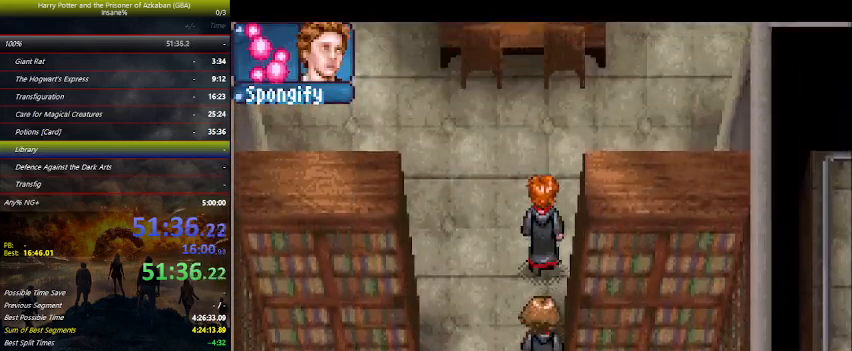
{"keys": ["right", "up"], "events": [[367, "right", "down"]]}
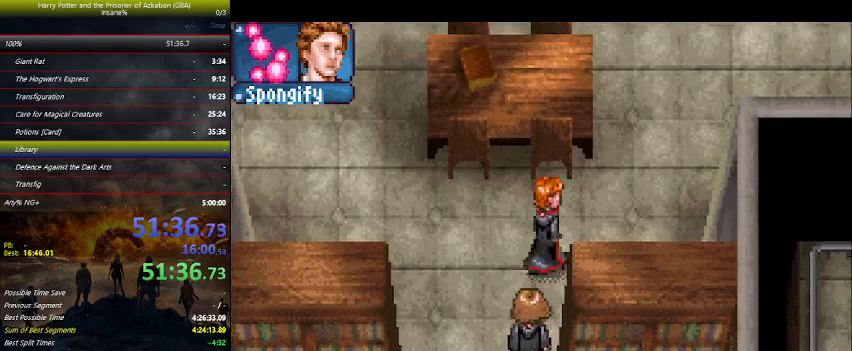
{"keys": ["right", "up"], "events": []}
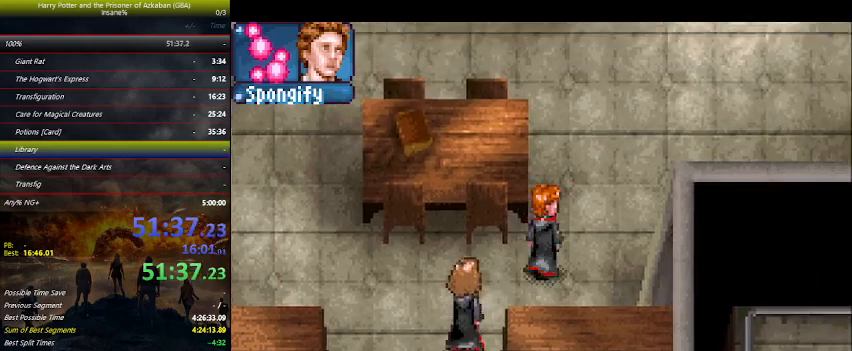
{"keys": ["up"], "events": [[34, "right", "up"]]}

_ _ _ _ _

Go through the material above and print all of it exactly, except the pictures.

{"keys": ["right", "up"], "events": [[367, "right", "down"]]}
{"keys": ["right", "up"], "events": []}
{"keys": ["up"], "events": [[34, "right", "up"]]}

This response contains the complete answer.